Chapter 1 Introduction

Bayesian models operate on the principles of Bayesian statistics, which use probability to quantify uncertainty in model parameters. The core components of Bayesian models include priors, likelihood functions, and posteriors. Priors represent our initial beliefs about the parameters before observing any data. The likelihood function quantifies how probable the observed data is, given certain parameter values. Combining these, we use Bayes’ theorem to update our beliefs and obtain the posterior distribution of our parameters, which provides a new, data-informed understanding of the parameter values.

A visual representation of the prediction process of a sum-of-tree model.

Figure 1.1: A visual representation of the prediction process of a sum-of-tree model.

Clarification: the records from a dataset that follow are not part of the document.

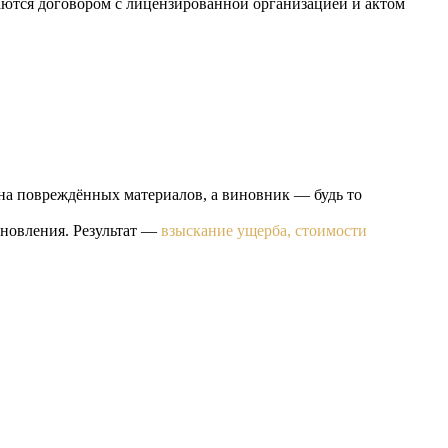
аются договором с лицензированной организацией и актом
на повреждённых материалов, а виновник — будь то
ановления. Результат —
взыскание ущерба, стоимости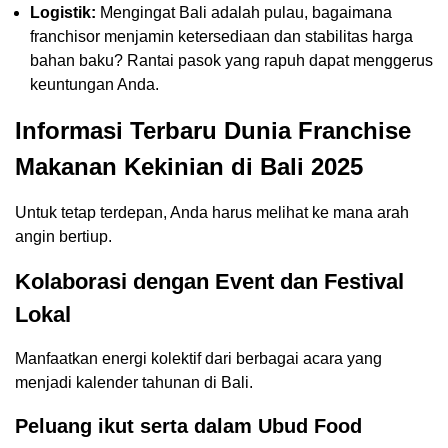
Logistik:
Mengingat Bali adalah pulau, bagaimana
franchisor menjamin ketersediaan dan stabilitas harga
bahan baku? Rantai pasok yang rapuh dapat menggerus
keuntungan Anda.
Informasi Terbaru Dunia Franchise
Makanan Kekinian di Bali 2025
Untuk tetap terdepan, Anda harus melihat ke mana arah
angin bertiup.
Kolaborasi dengan Event dan Festival
Lokal
Manfaatkan energi kolektif dari berbagai acara yang
menjadi kalender tahunan di Bali.
Peluang ikut serta dalam Ubud Food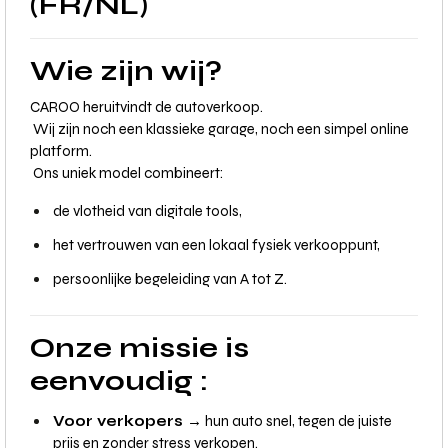
(FR/NL)
Wie zijn wij?
CAROO heruitvindt de autoverkoop.
Wij zijn noch een klassieke garage, noch een simpel online
platform.
Ons uniek model combineert:
de vlotheid van digitale tools,
het vertrouwen van een lokaal fysiek verkooppunt,
persoonlijke begeleiding van A tot Z.
Onze missie is
eenvoudig :
Voor verkopers →
hun auto snel, tegen de juiste
prijs en zonder stress verkopen.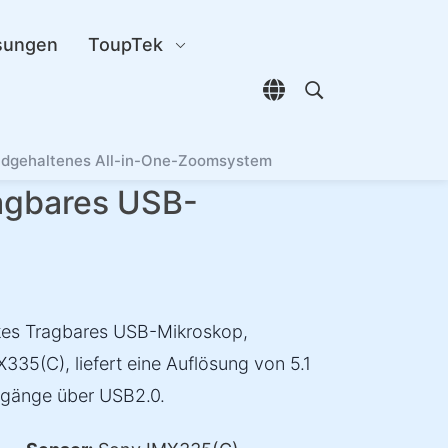
sungen
ToupTek
Sprachauswahl öffn
Open search di
gehaltenes All-in-One-Zoomsystem
gbares USB-
kes Tragbares USB-Mikroskop,
35(C), liefert eine Auflösung von 5.1
sgänge über USB2.0.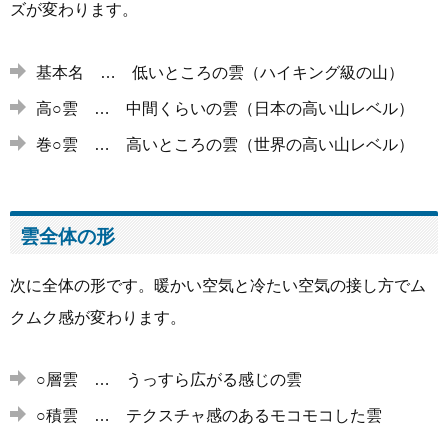
ズが変わります。
基本名 … 低いところの雲（ハイキング級の山）
高○雲 … 中間くらいの雲（日本の高い山レベル）
巻○雲 … 高いところの雲（世界の高い山レベル）
雲全体の形
次に全体の形です。暖かい空気と冷たい空気の接し方でム
クムク感が変わります。
○層雲 … うっすら広がる感じの雲
○積雲 … テクスチャ感のあるモコモコした雲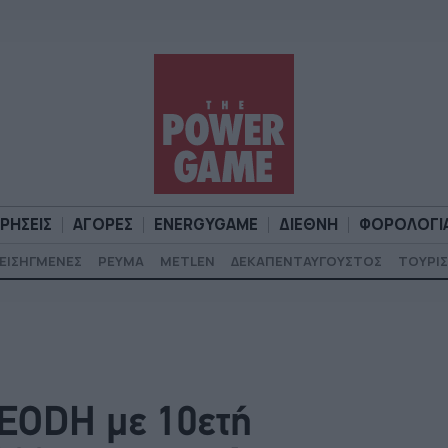
ΙΡΗΣΕΙΣ
ΑΓΟΡΕΣ
ENERGYGAME
ΔΙΕΘΝΗ
ΦΟΡΟΛΟΓΙ
ΕΙΣΗΓΜΕΝΕΣ
ΡΕΥΜΑ
METLEN
ΔΕΚΑΠΕΝΤΑΥΓΟΥΣΤΟΣ
ΤΟΥΡΙΣ
Α
ΕΠΙΧΕΙΡΗΣΕΙΣ
ΑΓΟΡΕΣ
ENERGYGAME
ΔΙΕΘΝΗ
Φ
EODH με 10ετή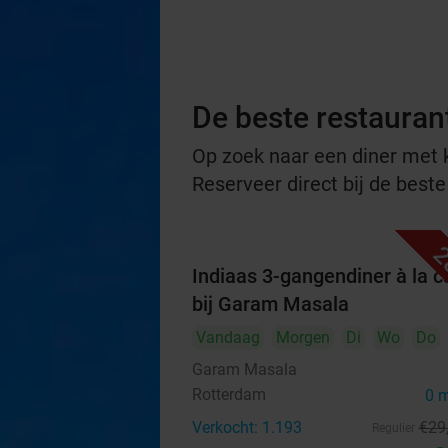
De beste restauran
Op zoek naar een diner met ko
Reserveer direct bij de best
2
Indiaas 3-gangendiner à la c
bij Garam Masala
Vandaag
Morgen
Di
Wo
Do
Garam Masala
Rotterdam
0 
Verkocht: 1.193
€29
Regulier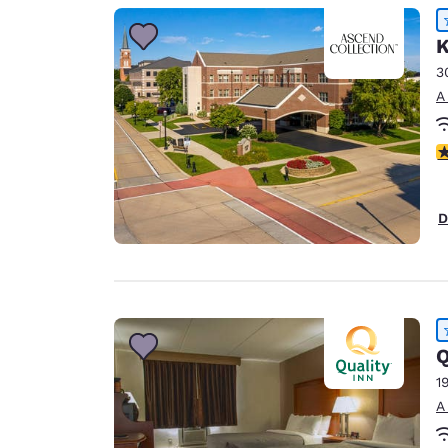
K
3
A
c
D
Q
1
A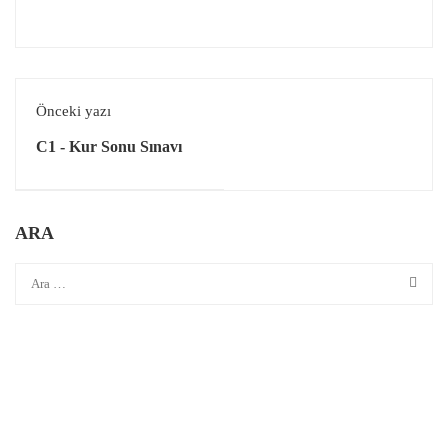
Önceki yazı
C1 - Kur Sonu Sınavı
ARA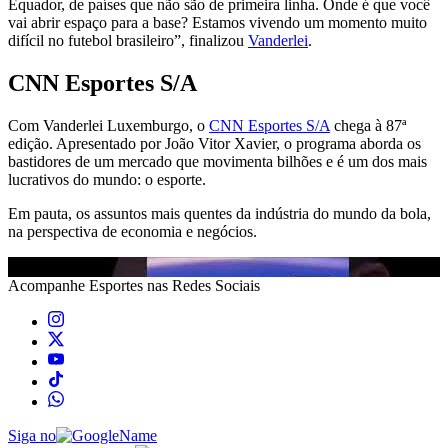
Equador, de países que não são de primeira linha. Onde é que você
vai abrir espaço para a base? Estamos vivendo um momento muito
difícil no futebol brasileiro”, finalizou
Vanderlei
.
CNN Esportes S/A
Com Vanderlei Luxemburgo, o
CNN Esportes S/A
chega à 87ª
edição. Apresentado por João Vitor Xavier, o programa aborda os
bastidores de um mercado que movimenta bilhões e é um dos mais
lucrativos do mundo: o esporte.
Em pauta, os assuntos mais quentes da indústria do mundo da bola,
na perspectiva de economia e negócios.
Acompanhe
Esportes
nas Redes Sociais
Siga no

Given this Bayesian framework, most traditional Bayesian models actually struggle with complex, non-linear relationships and interactions among variables. This limitation leads us to a natural solution: decision trees! Decision trees are capable of handling non-linearity, facilitating automatic variable selection, and is extremely flexible. However, a single decision tree often falls short, as it can easily overfit and may not capture the full complexity of the data. To address this, we can employ an large ensemble of decision trees where each of them contribute only a part to the final estimate. That is, the output of each tree can be thought of as a “residual” that tweak the final output, which would be the sum of the outputs from all trees, by only a little bit. To ensure that the contribution of each tree is small, we can use Bayesian priors to keep the trees shallow and dependent on others to adjust themselves, thus enhancing both the robustness and predictive performance of the model.

And that is the idea of the Bayesian “sum-of-trees” models, or Bayesian Additive Regression Trees (BART), which will be the focus of this tutorial.